- Relator(a)
- Ministro Felix Fischer
- Órgão julgador
- Quinta Turma
- Data do julgamento
- 21/08/2018
- Data de publicação
- 24/08/2018
STJ – Acórdão, Rel. Ministro Felix Fischer, Quinta Turma, j. 21/08/2018, p. 24/08/2018
PENAL. HABEAS CORPUS SUBSTITUTIVO DE RECURSO PRÓPRIO. NÃO CABIMENTO. FURTO QUALIFICADO. DOSIMETRIA. PENA-BASE ACIMA MÍNIMO LEGAL. VALORAÇÃO NEGATIVA DAS CONSEQUÊNCIAS DO CRIME MANTIDA. ACRÉSCIMO CONCRETAMENTE MOTIVADO. WRIT NÃO CONHECIDO. I - A Terceira Seção desta Corte, seguindo entendimento firmado pela Primeira Turma do col. Pretório Excelso, firmou orientação no sentido de não admitir a impetração de habeas corpus em substituição ao recurso adequado, situação que implica o não-conhecimento da impetração, ressalvados casos excepcionais em que, configurada flagrante ilegalidade apta a gerar constrangimento ilegal, seja recomendável a concessão da ordem de ofício.

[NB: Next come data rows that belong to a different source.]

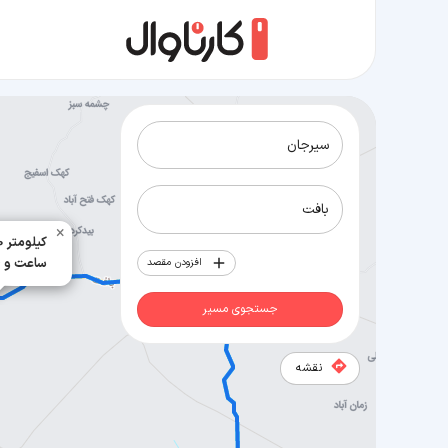
مسیر سیرجان به بافت
×
150 کیلومتر
2 ساعت و 26 دقیقه
افزودن مقصد
جستجوی مسیر
نقشه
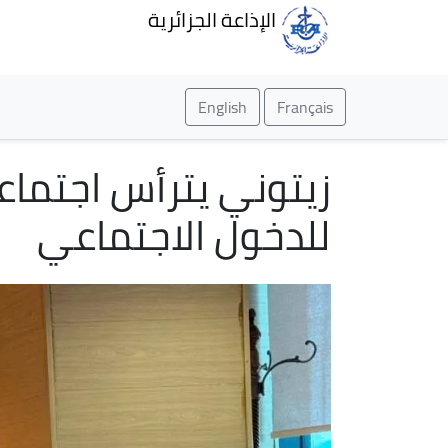
الإذاعة الجزائرية
English
Français
زيتوني يترأس اجتماع
للدخول الاجتماعي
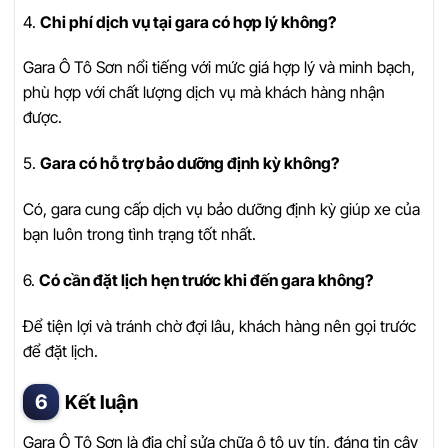
4.
Chi phí dịch vụ tại gara có hợp lý không?
Gara Ô Tô Sơn nổi tiếng với mức giá hợp lý và minh bạch,
phù hợp với chất lượng dịch vụ mà khách hàng nhận
được.
5.
Gara có hỗ trợ bảo dưỡng định kỳ không?
Có, gara cung cấp dịch vụ bảo dưỡng định kỳ giúp xe của
bạn luôn trong tình trạng tốt nhất.
6.
Có cần đặt lịch hẹn trước khi đến gara không?
Để tiện lợi và tránh chờ đợi lâu, khách hàng nên gọi trước
để đặt lịch.
Kết luận
Gara Ô Tô Sơn là địa chỉ sửa chữa ô tô uy tín, đáng tin cậy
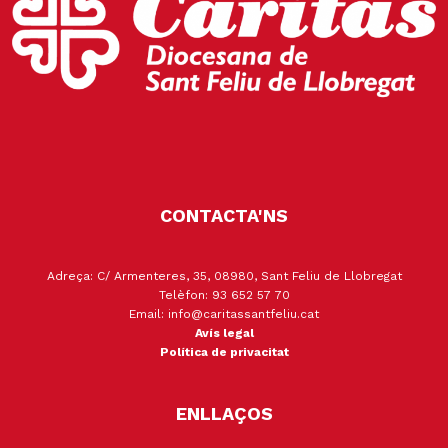
CONTACTA'NS
Adreça: C/ Armenteres, 35, 08980, Sant Feliu de Llobregat
Telèfon: 93 652 57 70
Email: info@caritassantfeliu.cat
Avís legal
Política de privacitat
ENLLAÇOS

II - A via do writ somente se mostra adequada para a análise da dosimetria caso se trate de flagrante ilegalidade e não seja necessária uma análise aprofundada do conjunto probatório. Vale dizer, "o entendimento deste Tribunal firmou-se no sentido de que, em sede de habeas corpus, não cabe qualquer análise mais acurada sobre a dosimetria da reprimenda imposta nas instâncias inferiores, se não evidenciada flagrante ilegalidade, tendo em vista a impropriedade da via eleita" (HC n. 39.030/SP, Quinta Turma, Rel. Min. Arnaldo Esteves, DJU de 11/4/2005). III - In casu, os aumentos das penas-base dos pacientes encontram-se devidamente justificadas na existência de circunstâncias judiciais desfavoráveis - conduta social, maus antecedentes e consequências do crime -, valoradas negativamente com base em elementos concretos, o que denota maior reprovabilidade da conduta. IV - O prejuízo patrimonial suportado pela vítima foi além do simples valor furtado, pois segundo consignado pelas instâncias ordinárias, trata-se vítima extremamente pobre que declarou em depoimento a falta que o dinheiro furtado fez na sua vida diária, além de ter afirmado que mudou de residência diante do trauma causado pelo crime. Habeas Corpus não conhecido. (HC n. 455.233/MG, relator Ministro Felix Fischer, Quinta Turma, julgado em 21/8/2018, DJe de 24/8/2018.)